Run the Wikipedia demo using DSE Search on a single node to download Wikipedia articles, create a CQL table, store the articles, and index the articles in Solr.

The following instructions describe how to run the Wikipedia demo on a single node. You run scripts that download 3,000 Wikipedia articles, create a CQL table, store the articles, and index the articles in Solr. The demo includes a web interface for querying the articles. You can also use the Solr HTTP API or CQL to query the articles.

The scripts that you run in this demo are written to set up the localhost and fail if the default interface of the node is not 127.0.0.1.

Procedure

  1. Start DataStax Enterprise as a Solr node if you haven't already done so.
  2. When using cqlsh, pagination is on by default. Queries with small result sets will see increased performance when paging is turned off, so use the CQL PAGING command to disable pagination:
    PAGING OFF
  3. Go to the wikipedia demo directory.
    • Installer-Services and Package installations: $ cd /usr/share/dse/demos/wikipedia
    • Installer-No Services and Tarball installations: $ cd install_location/demos/wikipedia
  4. Upload the schema by running the add schema script. On Linux, for example:
    ./1-add-schema.sh
    The script posts solrconfig.xml and schema.xml to these locations:
    • http://localhost:8983/solr/resource/wiki.solr/solrconfig.xml
    • http://localhost:8983/solr/resource/wiki.solr/schema.xml

    The script also creates the Solr index and core. The wiki.solr part of the URL creates the keyspace (wiki) and the column family (solr) in Cassandra.

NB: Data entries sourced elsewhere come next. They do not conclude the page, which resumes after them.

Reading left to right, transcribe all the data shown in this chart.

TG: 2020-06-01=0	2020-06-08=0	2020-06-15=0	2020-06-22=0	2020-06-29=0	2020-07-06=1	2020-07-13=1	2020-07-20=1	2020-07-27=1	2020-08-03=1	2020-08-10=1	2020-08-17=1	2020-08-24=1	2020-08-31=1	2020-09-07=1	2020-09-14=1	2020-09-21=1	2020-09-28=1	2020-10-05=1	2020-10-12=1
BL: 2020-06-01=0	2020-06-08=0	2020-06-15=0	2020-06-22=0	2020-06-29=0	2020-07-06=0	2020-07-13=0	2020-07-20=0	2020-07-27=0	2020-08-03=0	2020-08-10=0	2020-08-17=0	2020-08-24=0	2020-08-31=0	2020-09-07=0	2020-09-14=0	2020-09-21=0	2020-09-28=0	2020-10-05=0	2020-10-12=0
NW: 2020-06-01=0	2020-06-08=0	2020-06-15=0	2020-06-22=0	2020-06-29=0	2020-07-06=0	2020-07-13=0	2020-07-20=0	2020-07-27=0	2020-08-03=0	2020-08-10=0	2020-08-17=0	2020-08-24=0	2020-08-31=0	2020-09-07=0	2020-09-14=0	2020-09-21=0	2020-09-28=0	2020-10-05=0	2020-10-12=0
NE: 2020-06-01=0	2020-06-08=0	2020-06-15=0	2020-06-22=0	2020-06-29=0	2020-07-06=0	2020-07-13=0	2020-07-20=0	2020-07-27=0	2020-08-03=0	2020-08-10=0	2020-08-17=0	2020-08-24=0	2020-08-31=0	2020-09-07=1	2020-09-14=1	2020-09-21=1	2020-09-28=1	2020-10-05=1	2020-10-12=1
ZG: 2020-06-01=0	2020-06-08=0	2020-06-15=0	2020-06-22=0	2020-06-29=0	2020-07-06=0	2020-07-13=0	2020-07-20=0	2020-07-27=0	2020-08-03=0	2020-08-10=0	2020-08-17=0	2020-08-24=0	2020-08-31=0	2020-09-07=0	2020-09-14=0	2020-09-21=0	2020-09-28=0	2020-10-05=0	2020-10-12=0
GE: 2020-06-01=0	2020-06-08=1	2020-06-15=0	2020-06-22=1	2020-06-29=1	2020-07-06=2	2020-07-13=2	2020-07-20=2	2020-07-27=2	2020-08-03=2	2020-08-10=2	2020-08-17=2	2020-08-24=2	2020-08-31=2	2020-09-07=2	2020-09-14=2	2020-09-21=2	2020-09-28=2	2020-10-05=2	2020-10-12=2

  5. Index the articles contained in the wikipedia-sample.bz2 file in the demo directory by running the index script.
    ./2-index.sh --wikifile wikipedia-sample.bz2
    Three thousand articles load.
  6. Open the Solr Admin tool.
    Be sure to enter the trailing "/".
    http://localhost:8983/solr/

  7. Inspect the schema. In the Solr Admin, select wiki.solr from the Core Selector drop-down. Click the Schema in the vertical navigation bar.

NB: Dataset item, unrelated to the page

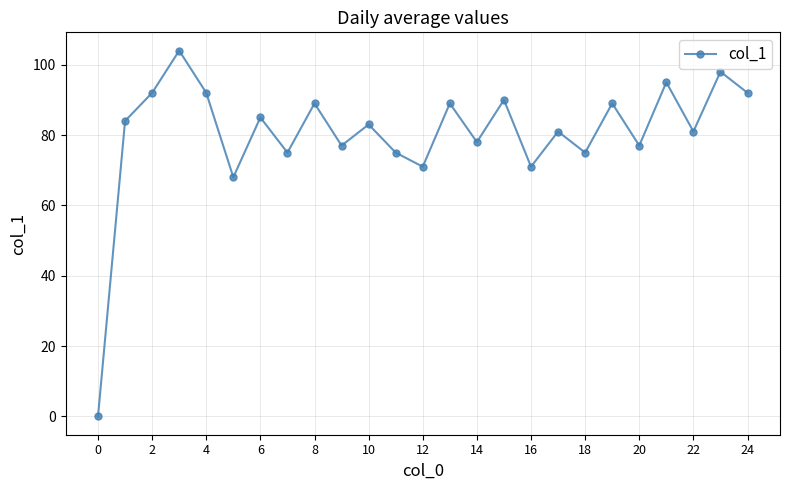

What is the value of the 25th point from the left?

92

    You can use the Solr Admin to query the Wikipedia database in Cassandra. You can also use the Solr HTTP API or cqlsh to query the database.
  8. Start cqlsh, and use the wiki keyspace. Execute a CQL select statement using the solr_query expression to find the titles in the table named solr that begin with the letters natio:
    USE wiki;
    
    SELECT title FROM solr WHERE solr_query='title:natio*';
    The output, sorted in lexical order, appears:
     title
    --------------------------------------------------------------------------
                                         Kenya national under-20 football team
                                           Bolivia national football team 2002
                                      Israel men's national inline hockey team
      List of French born footballers who have played for other national teams
                                           Bolivia national football team 1999
                                           Bolivia national football team 2001
                                           Bolivia national football team 2000

    Using CQL, you can enclose the Solr query string in single quotation marks. For example, after running the Solr Demo, you can use these Solr query strings:

    Type of Query Example Description
    Field search 'title:natio* AND Kenya' You can use multiple fields defined in the schema: 'title:natio* AND body:CarlosAragonés'
    Wildcard search 'Ken?a' Use ? or * for single or multi-character searches.
    Fuzzy search 'Kenya~' Use with caution, many hits can occur.
    Phrase search '"American football player"' Searches for the phrase enclosed in double quotation marks.
    Proximity search '"football Bolivia"~10' Searches for football and Bolivia within 10 words of each other.
    Range searches 'title:[football TO soccer}' Supports both inclusive and exclusive bounds using square brackets and curly braces, respectively.
    Term boosting '"football"^4 "soccer"' By default, the boost factor is 1. Must be a positive number.
    Boolean operator '+Macedonian football' AND, +, OR, NOT and - can be used.
    Grouping '(football OR soccer) AND Carlos Aragonés' Use parentheses to group clauses.
    Field grouping 'title:(+football +"Bolivia")' Use parentheses to group multiple clauses into one field.
  9. To see the sample Wikipedia search UI, open your web browser and go to this URL:
    http://localhost:8983/demos/wikipedia

  10. To search in the bodies of the articles, enter a word in the Search field, and press Enter.